In this case he's arguing that removing religion will inevitably lead to a dystopic Nietzschean hell world.
But here's the rub:
A Gallup poll in 2006 found that “the more frequently an American attends church, the less likely he or she is to say the war was a mistake.” Given that Jesus was a pacifist, and given that all of us who graduated from seminary rigorously studied Just War doctrine, which was flagrantly violated by the invasion of Iraq, this is a rather startling statistic.
I mean, I'm assuming that not everyone who went to Seminary studied Just War doctrine. He went to Harvard Divinity, which is more likely to be occupied by those pointy-head liberal elite types than, say Dallas Theological or Phoenix Seminary. The Evangelical Seminaries are far more interested in teaching apologetics and the practical issues of running churches than the philosophy of religion. Which isn't to say that Just War doesn't come up in such places, but I strongly suspect it's easier to avoid. Or they teach how to turn any war in to a Just War...
Either way, the very next paragraph is this one:
But I cannot rejoice in the collapse of these institutions. We are not going to be saved by faith in reason, science and technology, which the dead zone of oil forming in the Gulf of Mexico and our production of costly and redundant weapons systems illustrate. Frederick Nietzsche’s Übermensch, or “Superman”—our secular religion—is as fantasy-driven as religious magical thinking.
What. The. Fuck?
Seriously, Nietzsche was a raving fucking lunatic. We're not descending in to Nietzsche-world. At least, we're not inevitably descending in that direction. It's entirely possible to not do so, especially since we don't have to take the rantings of a random German philosopher loved best by rebellious high schoolers and jackass religious apologists who need something to rail against as our sole marching orders.
Also, um, what the hell does the BP oil spill have to do with anything? Does Chris Hedges realize he's putting himself on the same level as Pat Robertson claiming hurricanes as vengeance from god for homosexuality when he places the oil spill as punishment for our supposed sins of selfish self-determination?
The great religions set free the critical powers of humankind. They broke with the older Greek and Roman traditions that gods and Destiny ruled human fate—a belief that, when challenged by Socrates, saw him condemned to death. They challenged the power of the tribe, the closed society.
Um, no. No they didn't. The great religions added nothing to the critical thinking of humankind. Medieval Europe was ruled by just as much fear and superstition as any society that came before. The conflicts between Roman Catholic and Eastern Orthodox or between Christian and Pagan or Christian and Muslim simply indicated that there were new tribes and new closed societies. In reality, the Hellenistic world set up by the conquests of Alexander the Great was far more open to people of different societies and tribes than anything in Christianity. That's the joy of polytheism: you can say, "This god in your pantheon looks a lot like this god in our pantheon, so let's just combine them." Yahweh, the Christian God, and Allah are ostensibly the same exact god and yet we don't see too many Jews, Christians, or Muslims working to create a synthesis of the three.
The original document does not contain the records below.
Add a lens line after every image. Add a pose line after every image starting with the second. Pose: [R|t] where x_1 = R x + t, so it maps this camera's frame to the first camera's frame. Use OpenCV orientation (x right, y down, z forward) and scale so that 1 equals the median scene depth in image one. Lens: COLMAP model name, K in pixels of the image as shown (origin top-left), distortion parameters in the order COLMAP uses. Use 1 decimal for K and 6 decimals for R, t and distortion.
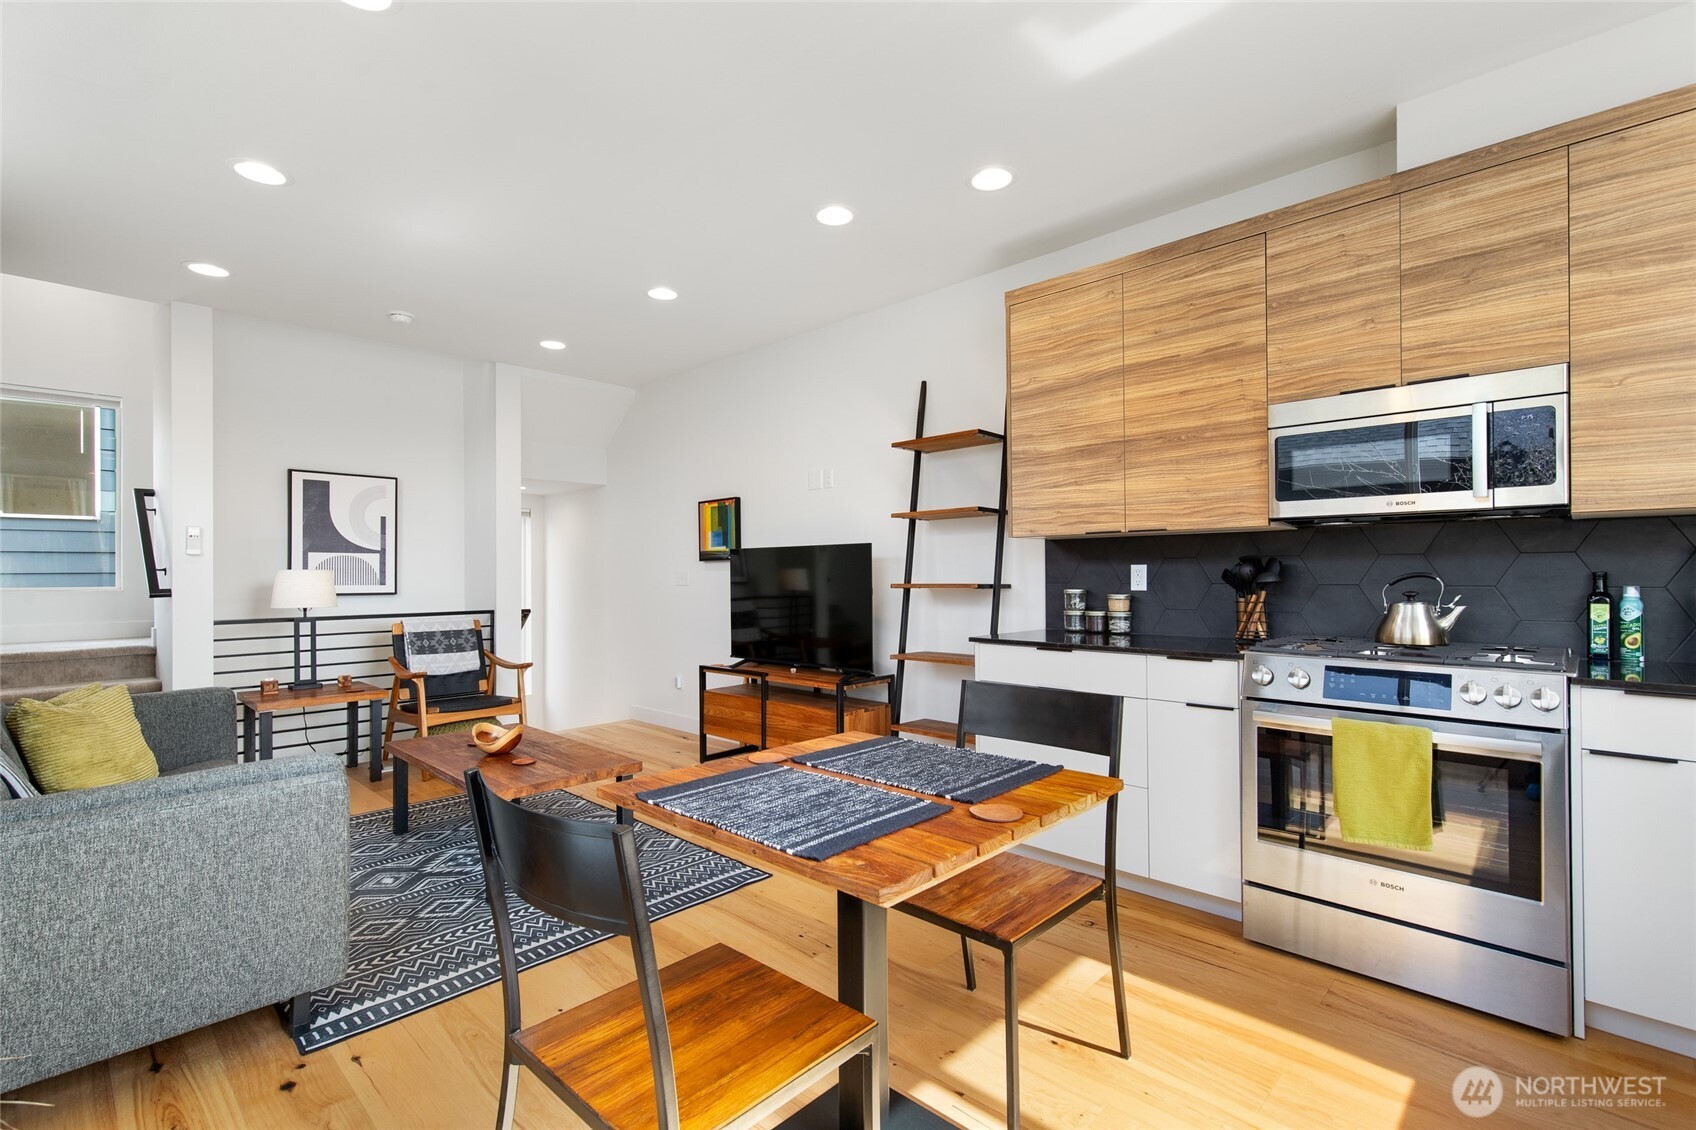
lens RADIAL K [[759.7, 0, 848.9], [0, 759.7, 569.9], [0, 0, 1]] dist [0.008279, -0.001989]
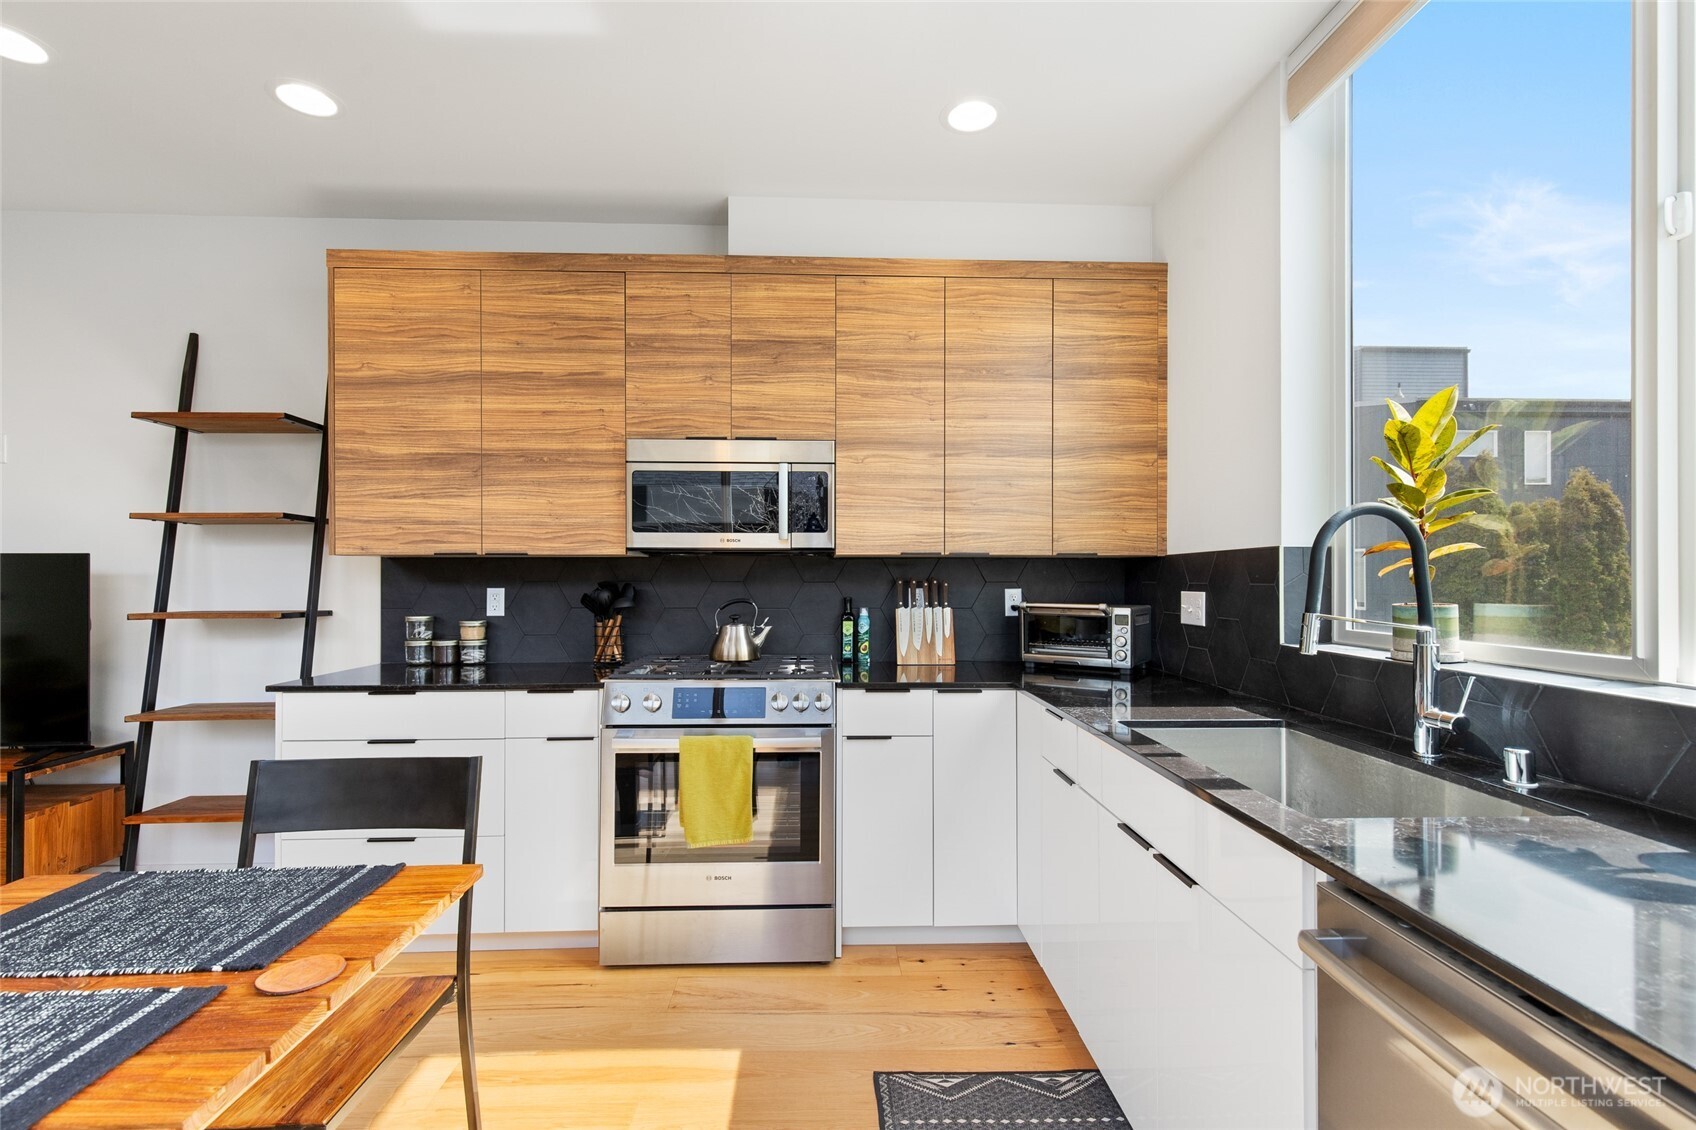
lens RADIAL K [[759.7, 0, 844.5], [0, 759.7, 571.2], [0, 0, 1]] dist [0.008279, -0.001989]
pose [[0.696084, 0.009684, 0.717895, 0.010641], [-0.006956, 0.999953, -0.006744, -0.022651], [-0.717927, -0.000299, 0.696118, 0.047501]]
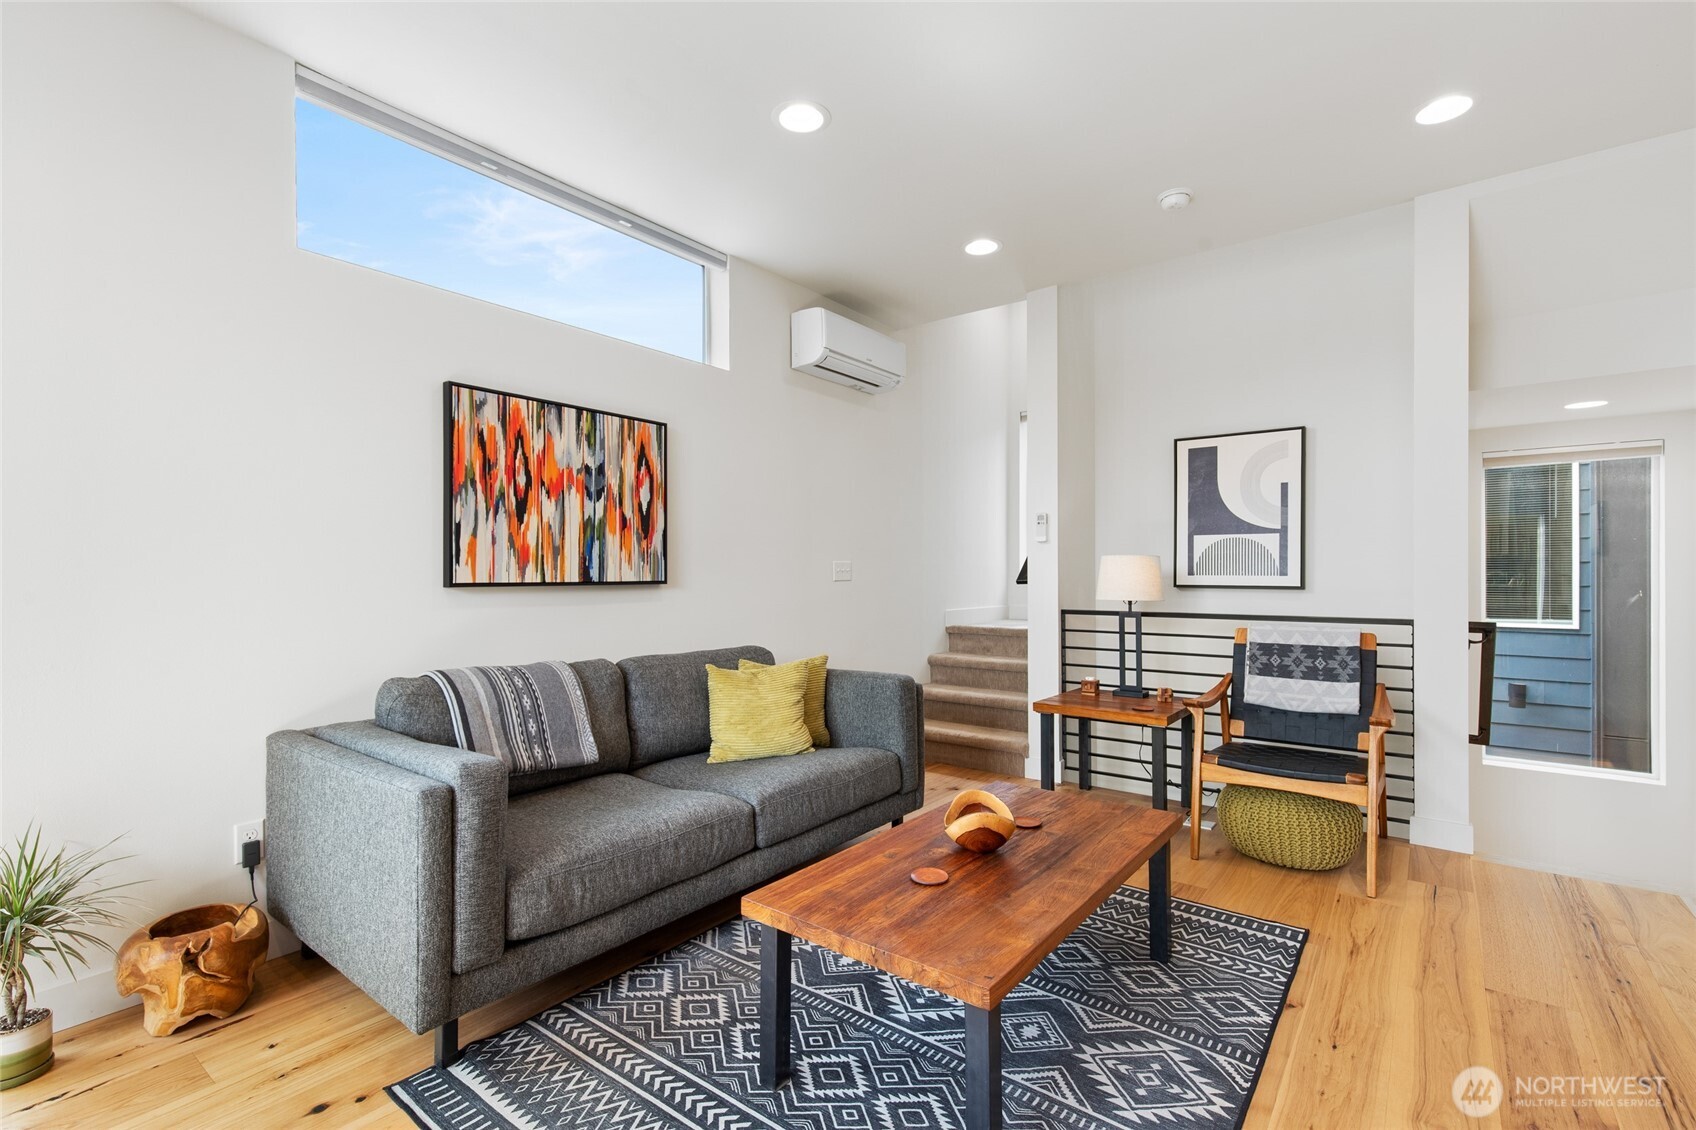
lens RADIAL K [[759.7, 0, 841.8], [0, 759.7, 576.0], [0, 0, 1]] dist [0.008279, -0.001989]
pose [[0.103665, 0.008160, -0.994579, 0.117581], [0.006021, 0.999943, 0.008831, 0.017009], [0.994594, -0.006904, 0.103610, 0.762547]]
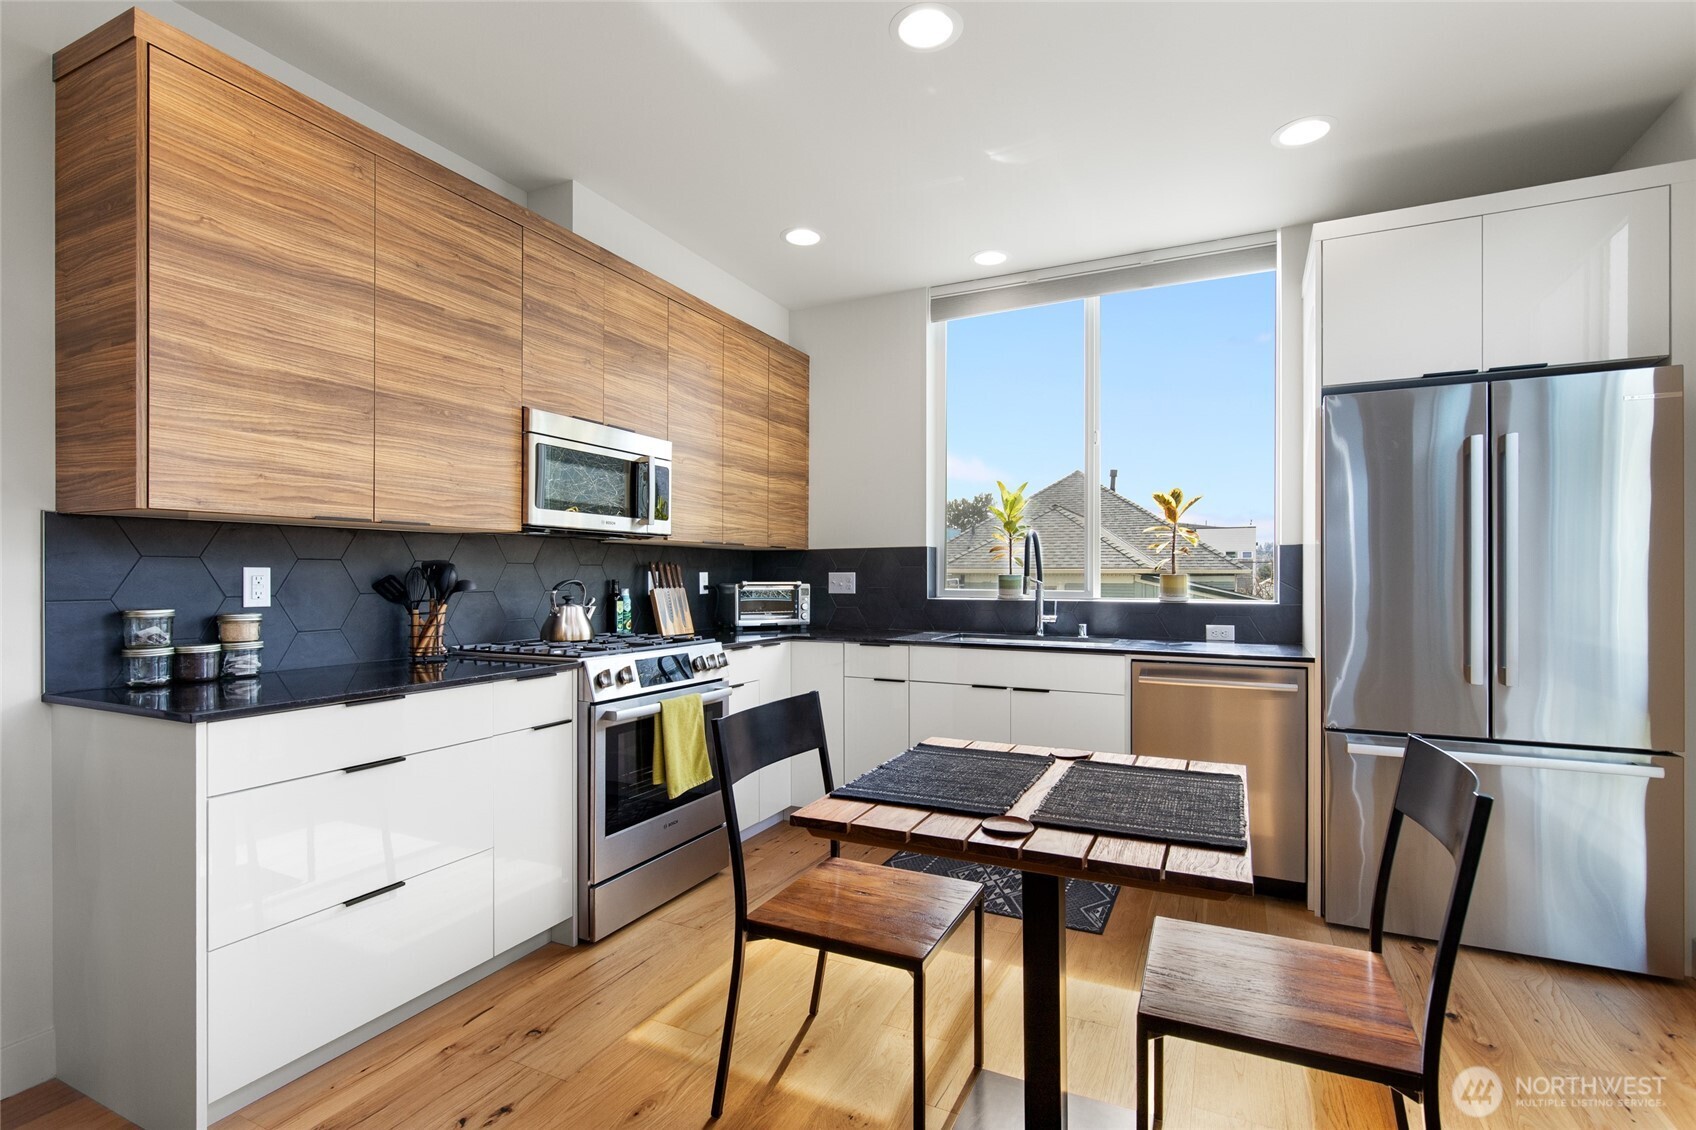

The Renaissance, meanwhile, was kicked off by Petrarch, who made it a point to stop trying to harmonize the classical writers with Christian thought. This lead to the humanists, who brought about a revival of science, philosophy, and critical thinking that specifically looked to the ancient Romans and Greeks who had apparently been superseded by Christianity, at least in the mind of Christopher Hedges. If that's the case, why is it that Europe flourished over the two or so centuries of the Renaissance in ways it hadn't in the thousand years since the Italian peninsula was overrun by the barbarian tribes?
I think that once I get done with my gushing over battleships I'll have to move to my other current historical obsession: the Byzantine Empire. Specifically because one of the most fascinating aspects of the fall of Rome and the near-destruction of Constantinople on any number of occasions (and, for that matter, the fall of Constantinople in 1453) can be summed up in just a couple words: Christian infighting. It's something that has to be acknowledged if you're going to claim religion in general and Christianity specifically holds societies together.
It doesn't. Not by a long shot.
They do not want to look at the rows of flag-draped coffins or the horribly maimed bodies and faces of veterans or the human suffering in the blighted and deserted former manufacturing centers. It is too upsetting. Government and corporate censorship is welcomed and appreciated. It ensures that we remain Last Men. And the death of religious institutions will only cement into place the new secular religion of the Last Man, the one that worships military power, personal advancement, hedonism and greed, the one that justifies our callousness toward the weak and the poor.
Yeah. Because all those enlightened religious folk who worship godandcountry and talk about wiping Islam off the map and, oh by the way, "Drill, baby, drill!" are so goddamn much more moral than those non-believers who just don't want to see the world for what it is.
You know what? I've decided that "useless" doesn't describe Chris Hedges enough. How about, "Chris Hedges is a horrible, thoughtless jackass?"
To be fair, the Nietzcheans in Andromeda were pretty bad ass...
These were two of the Seminaries on my own short list. Just this morning Ken Pulliam reminded me that Wayne Grudem moved from DTS to PS a few years ago. I felt like I'd dodged a bullet...
Who were, largely, Arian Christians.